* JOB
Swap "earlier sheet" for "previous sheet" in the lines that begin at the one containing "Before signing off the asset, enter the pressure" and end after the one containing "Figure: psi 20", and give back only those lines with nothing else changed.

* EXERCISE MATERIALS
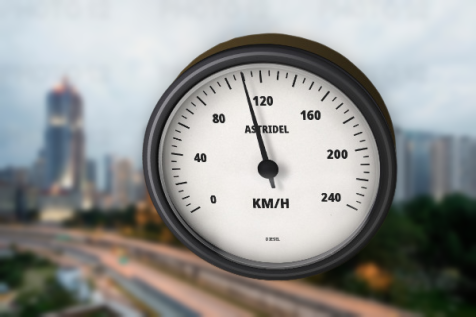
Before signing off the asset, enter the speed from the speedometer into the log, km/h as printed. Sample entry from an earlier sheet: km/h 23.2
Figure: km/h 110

...

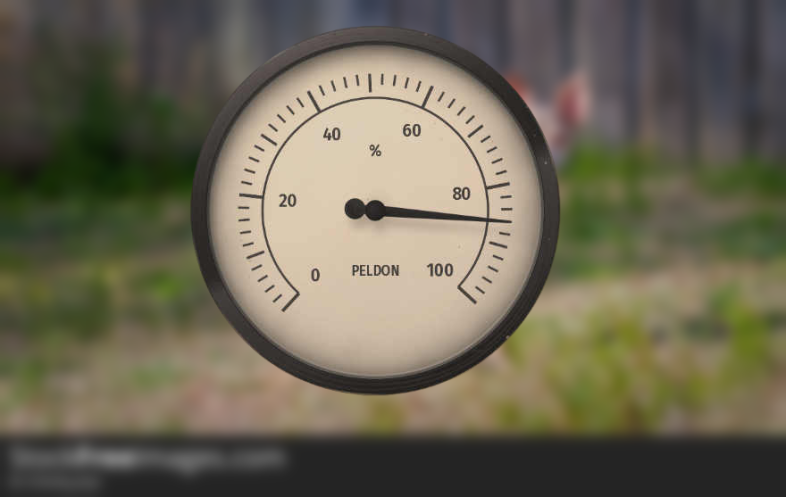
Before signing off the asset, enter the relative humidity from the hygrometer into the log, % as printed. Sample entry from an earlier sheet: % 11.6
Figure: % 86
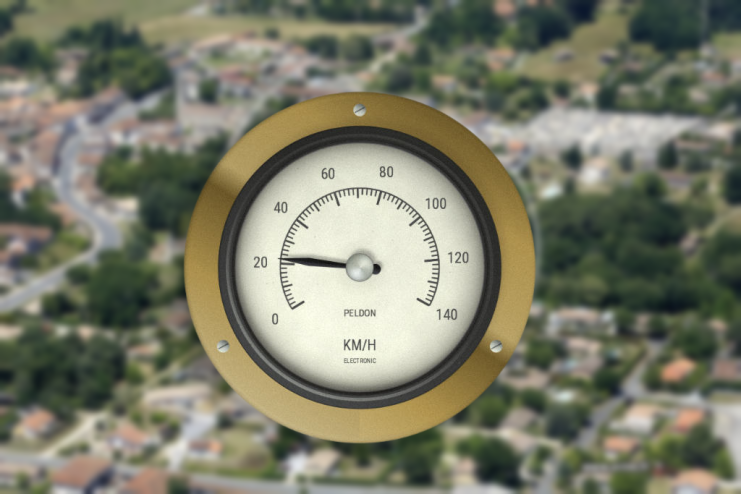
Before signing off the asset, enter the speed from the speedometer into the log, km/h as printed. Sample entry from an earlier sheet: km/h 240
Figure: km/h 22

--

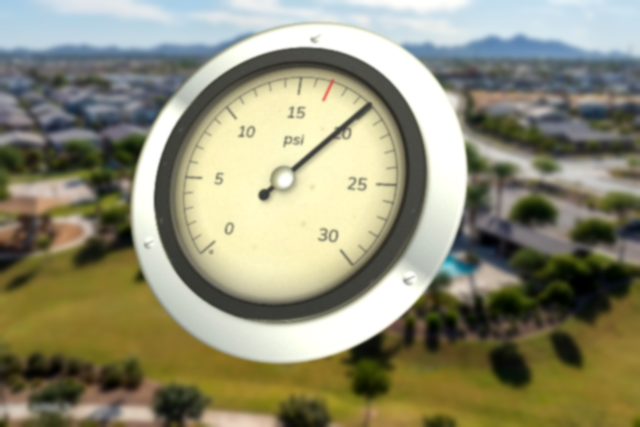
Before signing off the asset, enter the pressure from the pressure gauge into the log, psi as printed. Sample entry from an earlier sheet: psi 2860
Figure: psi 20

* WRITTEN REPLY
Before signing off the asset, enter the pressure from the pressure gauge into the log, psi as printed. Sample entry from an previous sheet: psi 2860
Figure: psi 20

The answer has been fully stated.